What Friday’s Retail Sales Figures Could Mean For Your Mortgage Rate
Weak employment data pushed mortgage rates lower last week, creating opportunities for home buyers and home sellers.
Against expectations of 110,000 new jobs created in August, last Friday’s Non-Farm Payrolls report showed a loss of 4,000 jobs.
The story made headlines all over the country this weekend. Here’s why it matters:
- An employed person earns an income
- An employed person spends their income on goods and services
When more people are employed, more dollars are circulated inside the U.S. economy. It’s widely believed that two-thirds of the economy is the result of consumer spending, in fact.
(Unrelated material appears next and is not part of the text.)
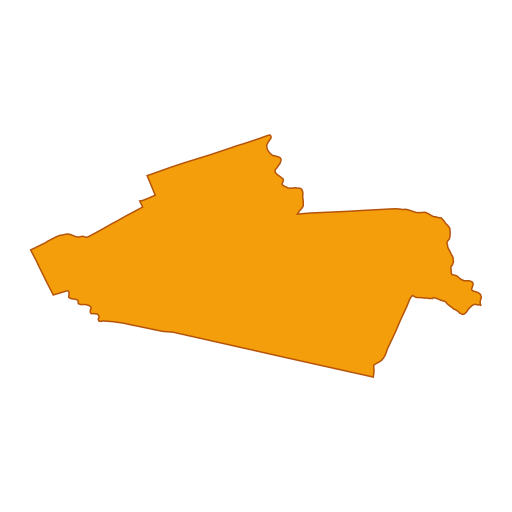 the district of Frasinet, Teleorman, Romania
{"feature_id": "2599482B88018046154860", "entity_name": "Frasinet", "entity_type": "district", "adm_level": 2, "iso_a3": "ROU", "parent_name": "Romania", "parent_adm1": "Teleorman", "projection": "natural_earth1", "projection_center": [25.422, 44.188], "detail": "fine", "context": "isolated", "style": "filled", "palette": "amber", "viewbox_px": 512, "rotation_deg": 0, "n_neighbors": 0, "source": "geoboundaries", "source_scale": "gbopen_adm2", "svg_char_len": 5947}
<svg xmlns="http://www.w3.org/2000/svg" viewBox="0 0 512 512"><path d="M373.3,377.1L373.9,372.2L374.0,371.0L374.0,369.7L373.7,366.8L373.8,365.7L373.9,365.1L374.1,364.9L374.4,364.6L379.0,362.0L380.4,361.2L381.2,360.6L381.8,360.1L382.4,359.4L383.5,358.0L384.7,356.0L385.3,354.8L385.8,353.7L386.4,351.9L387.6,348.4L387.9,347.7L388.5,346.7L390.6,342.2L393.4,336.3L395.6,331.6L398.4,324.9L401.6,317.6L403.9,312.8L407.0,306.1L408.9,301.2L410.0,298.7L410.8,297.4L411.1,297.1L412.1,295.8L412.3,295.6L412.6,295.6L414.4,296.5L415.9,297.3L416.3,297.4L417.9,297.6L420.5,297.6L423.9,298.0L424.7,298.1L426.5,298.0L427.2,298.0L427.8,298.2L428.4,298.4L428.9,298.5L430.1,298.4L432.5,298.6L432.9,298.0L433.0,297.8L433.3,297.6L433.6,297.6L434.2,297.7L436.6,298.4L437.4,298.8L439.4,299.6L441.4,300.4L443.3,301.0L444.4,301.2L445.3,301.7L445.9,302.3L446.5,302.7L447.1,303.7L447.9,304.4L448.7,305.0L449.9,306.1L450.6,306.3L450.8,306.4L451.2,307.0L452.6,308.0L453.0,308.3L453.6,309.0L453.9,309.2L454.6,309.3L457.1,310.7L457.7,311.1L458.4,311.8L459.5,312.9L460.0,313.2L462.4,314.3L462.8,314.4L463.4,314.3L464.0,314.1L464.5,313.9L465.0,313.4L466.7,311.7L467.5,310.5L468.5,309.0L470.1,307.4L471.4,306.2L472.4,305.4L473.5,304.7L475.0,304.3L475.4,304.3L475.8,304.4L476.3,304.6L477.2,304.8L478.0,304.9L478.7,304.9L480.1,304.7L480.4,305.3L480.7,305.3L480.7,304.8L480.4,304.1L480.2,303.0L480.1,302.1L480.2,301.3L480.3,300.6L480.7,299.6L480.9,298.8L481.2,298.2L481.3,297.9L481.2,296.7L481.1,296.3L480.8,295.6L480.7,295.0L480.5,294.6L480.3,294.3L480.1,294.1L479.1,293.3L477.9,292.5L477.4,292.3L476.9,292.2L475.8,291.7L474.6,291.5L474.0,291.2L473.5,291.2L473.2,291.0L472.4,290.5L472.1,290.2L471.8,289.8L471.7,289.4L471.7,288.7L472.5,286.4L473.0,284.9L473.1,284.2L473.0,283.5L472.9,283.0L472.7,282.6L472.3,282.2L471.8,281.8L471.0,281.4L470.4,281.1L469.2,280.9L468.3,280.7L466.9,280.7L465.3,280.8L464.0,280.7L463.4,280.5L462.4,279.8L461.7,279.8L461.5,279.7L461.0,279.4L460.4,278.8L460.2,278.6L459.7,278.5L459.5,278.3L458.7,277.5L458.3,277.2L457.8,276.6L456.8,275.9L456.1,275.6L455.0,275.4L454.4,275.1L453.9,275.0L453.0,275.0L452.5,274.8L452.0,274.4L451.4,273.3L451.2,272.8L451.1,272.2L451.2,270.6L451.1,269.8L451.1,268.7L450.8,267.8L450.8,267.6L450.9,267.1L451.3,266.3L451.6,265.7L452.5,264.8L452.6,264.4L452.8,263.4L453.3,262.5L453.4,262.1L453.5,260.7L453.3,260.4L453.1,259.4L453.1,259.1L453.1,258.2L453.1,257.9L452.8,257.3L452.5,256.1L451.9,255.5L451.7,255.2L451.4,254.3L450.5,252.8L449.6,250.7L449.0,249.6L448.0,247.8L447.7,247.0L447.6,246.2L447.6,245.4L447.4,244.4L447.0,243.3L446.9,242.8L447.0,242.3L447.1,241.9L447.9,240.7L448.5,240.0L449.2,239.1L449.6,238.3L449.7,237.5L449.9,236.4L450.1,234.7L450.1,233.3L449.9,228.9L449.8,228.4L449.0,227.1L448.2,226.0L447.4,225.1L445.8,223.6L445.3,223.1L445.1,222.5L443.3,220.1L442.4,219.2L441.9,218.6L441.4,218.0L440.9,217.8L440.4,217.9L440.1,217.9L439.2,217.7L437.8,217.5L436.7,217.1L435.5,216.7L433.7,216.7L431.4,215.5L429.1,214.1L425.4,212.3L417.5,212.7L414.9,212.1L409.3,210.2L407.9,209.8L405.9,209.3L402.9,209.5L397.2,208.8L395.0,208.8L391.5,208.9L363.6,210.4L346.2,211.4L330.7,212.1L310.5,213.0L297.4,214.1L298.9,211.8L299.9,210.4L301.5,208.7L302.6,207.1L303.0,206.4L303.2,205.8L303.3,203.0L303.1,199.9L302.7,197.4L302.7,195.8L302.8,194.7L302.9,193.3L302.8,192.4L302.4,190.8L302.1,190.0L301.5,189.2L301.1,188.8L300.7,188.5L300.0,188.3L299.5,188.2L296.5,188.1L295.8,187.8L294.7,187.8L293.3,188.0L291.1,188.2L290.1,188.1L288.3,188.0L287.7,187.9L287.4,187.7L286.7,187.2L286.2,186.9L285.2,186.6L283.8,186.0L282.7,185.1L282.3,184.7L282.2,183.9L282.2,183.4L283.1,181.3L283.3,180.5L283.3,180.2L283.1,179.2L283.0,178.9L282.5,178.5L279.3,176.0L278.3,175.3L276.7,174.1L276.1,173.3L275.5,172.7L275.2,172.4L275.1,172.0L275.1,170.8L275.1,170.2L275.5,169.5L276.0,168.8L276.8,168.0L277.5,167.0L278.3,165.7L279.7,164.0L280.2,162.9L280.9,160.6L281.0,159.3L280.8,158.7L280.4,158.1L280.0,157.7L279.5,157.4L278.3,156.9L274.8,155.8L273.5,155.7L272.3,155.2L271.0,154.2L269.6,152.8L268.4,151.2L267.8,150.3L267.2,148.9L266.8,147.0L266.8,146.3L266.7,145.3L266.8,144.8L267.1,144.2L268.7,141.3L270.5,139.0L270.8,138.3L271.0,137.5L271.1,136.9L270.9,136.2L270.6,135.7L270.2,135.3L269.6,134.9L268.9,135.3L268.1,135.4L267.6,135.5L257.8,139.0L252.2,140.9L246.7,142.7L243.1,143.9L239.3,145.0L235.3,146.3L233.0,147.0L232.7,147.2L232.4,147.5L232.1,147.4L231.8,147.5L223.0,150.5L211.3,154.4L201.0,157.6L184.9,162.6L170.4,167.4L151.6,174.1L147.1,175.6L153.1,190.0L155.2,195.2L146.4,199.0L142.8,200.4L139.7,201.0L142.7,207.0L128.9,214.4L126.9,215.4L122.4,218.0L119.4,219.6L117.1,221.0L115.7,221.6L115.5,221.8L113.5,222.8L99.9,230.5L88.2,236.8L87.4,237.1L86.6,237.3L85.7,237.2L85.0,237.0L84.1,236.6L83.5,236.4L82.7,236.3L80.0,236.7L78.7,237.1L76.5,236.9L73.8,235.9L71.0,234.7L69.4,234.2L68.7,234.1L67.0,234.1L65.8,234.2L62.7,235.0L59.5,235.4L59.1,235.7L57.9,236.1L56.3,236.8L52.7,238.6L47.2,241.5L45.3,242.8L43.0,243.9L33.7,248.5L30.7,249.9L32.0,252.6L35.3,258.9L36.4,261.0L37.8,264.0L39.1,266.7L46.1,281.0L53.3,295.0L56.3,294.0L57.9,293.6L66.4,291.0L66.9,290.9L67.4,290.8L67.7,290.8L68.1,290.9L68.3,291.1L68.8,292.1L69.0,292.7L69.1,293.1L68.7,297.0L68.7,297.3L68.9,297.5L70.5,298.4L72.4,298.9L74.6,299.1L75.9,299.4L76.7,299.6L77.4,300.1L78.0,300.8L78.1,301.4L78.2,302.9L78.3,303.4L78.5,303.8L79.5,304.0L80.1,304.4L80.6,304.5L81.3,304.6L85.3,304.5L86.1,304.7L88.9,305.5L89.5,305.8L90.1,306.2L90.7,307.0L91.0,307.6L91.2,308.3L91.1,308.7L90.5,309.4L90.4,309.6L90.5,309.9L90.2,312.0L90.5,312.7L91.0,313.4L91.2,313.6L91.6,313.7L93.0,313.6L94.5,313.7L97.1,314.1L97.5,314.2L97.7,314.3L98.1,314.8L98.4,315.1L98.8,315.9L99.1,316.7L99.1,316.9L99.1,317.2L98.6,318.0L98.3,319.0L98.2,319.4L98.4,320.0L98.6,320.4L98.9,320.9L99.1,321.2L99.5,321.3L101.1,321.3L102.9,321.0L103.6,320.8L104.1,320.8L104.6,321.0L104.8,321.1L108.3,321.3L113.0,321.7L123.3,323.1L129.9,324.6L160.2,330.9L162.9,331.4L173.0,332.2L301.0,361.0L373.3,377.1Z" fill="#f59e0b" stroke="#b45309" stroke-width="1.5"/></svg>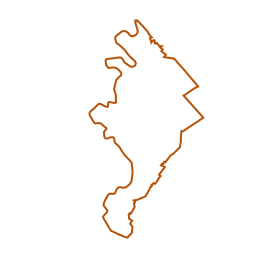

So, because the economy showed job losses, market participants are predicting that the economy will start to slow this fall as consumers spend fewer dollars. They are also predicting that the Fed will lower the Fed Funds Rate to help create a “soft landing” for the economy.
Both scenarios should pressure mortgage rates lower. This is because runaway growth creates inflation and inflation devalues the dollar-denominated mortgage bonds. If the bonds have less value, there will be fewer buyers. Slowing growth, on the other hand, increases demand for mortgage bonds.
As demand for mortgage bonds increases, the rates that go along with them decrease.
This week, we’ll get to see if consumer spending habits are changing yet. Friday, the Department of Commerce will release August’s Retail Sales report. It’s expected to show a 0.3% increase over July.